[Records taken from a dataset]
==============================
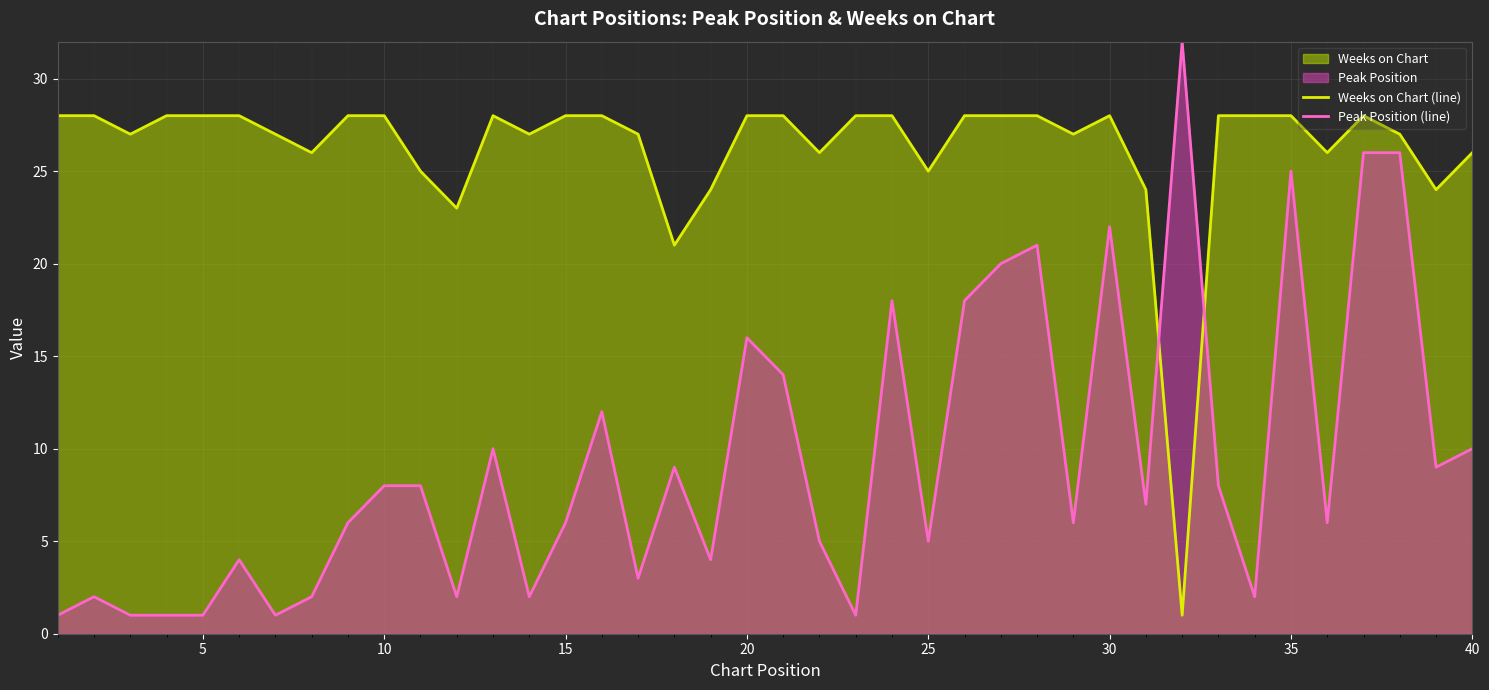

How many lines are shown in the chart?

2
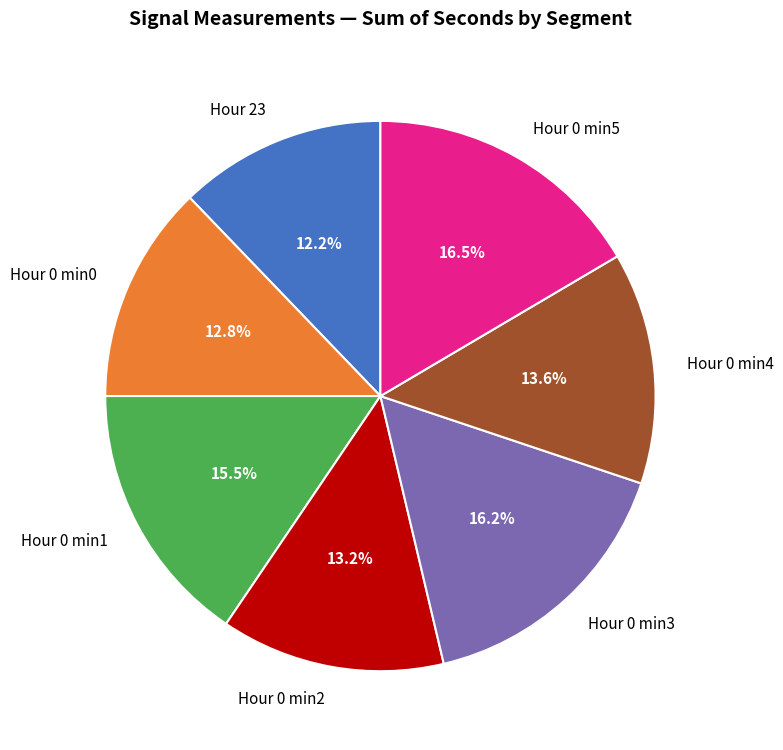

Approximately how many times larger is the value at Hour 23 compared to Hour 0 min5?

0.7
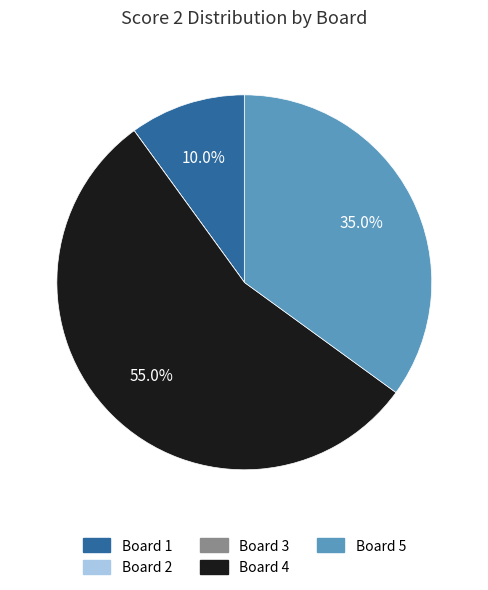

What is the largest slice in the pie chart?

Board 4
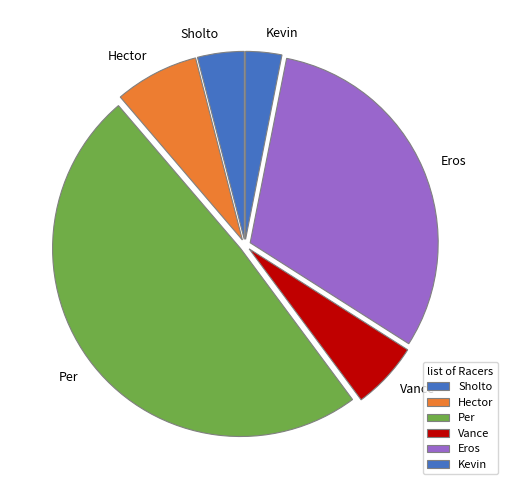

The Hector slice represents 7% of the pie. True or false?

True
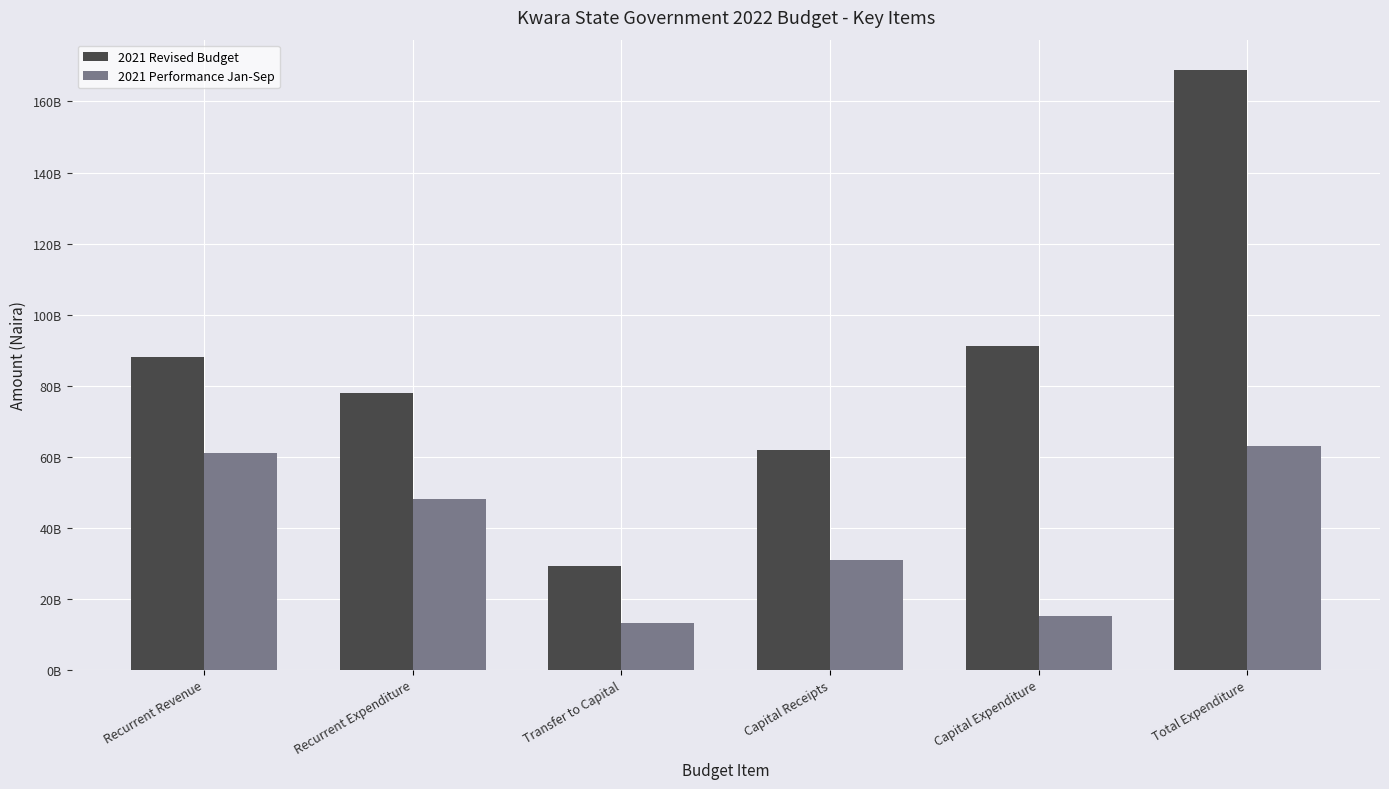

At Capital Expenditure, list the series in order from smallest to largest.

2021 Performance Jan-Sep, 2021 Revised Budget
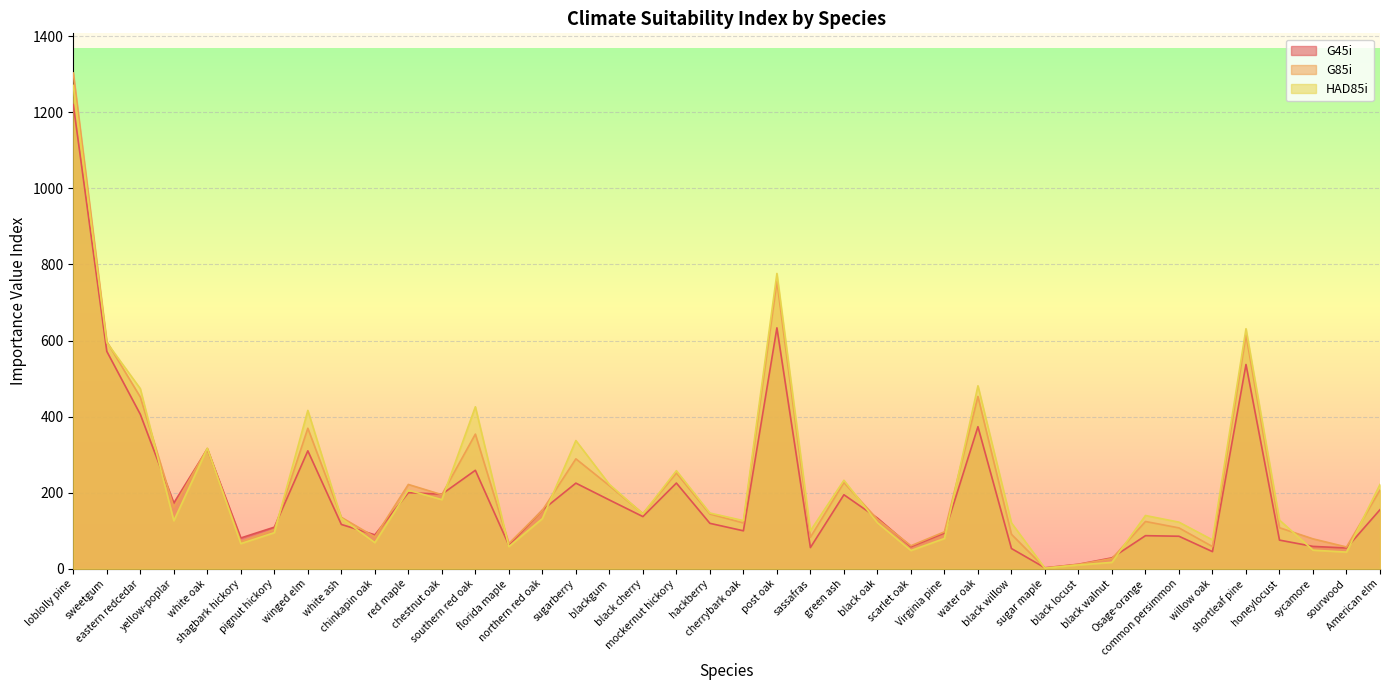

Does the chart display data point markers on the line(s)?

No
==============================
Copy all of the material above word for word, leaving out the pictures.

How many lines are shown in the chart?

2

Approximately how many times larger is the value at Hour 23 compared to Hour 0 min5?

0.7

What is the largest slice in the pie chart?

Board 4

The Hector slice represents 7% of the pie. True or false?

True

At Capital Expenditure, list the series in order from smallest to largest.

2021 Performance Jan-Sep, 2021 Revised Budget

Does the chart display data point markers on the line(s)?

No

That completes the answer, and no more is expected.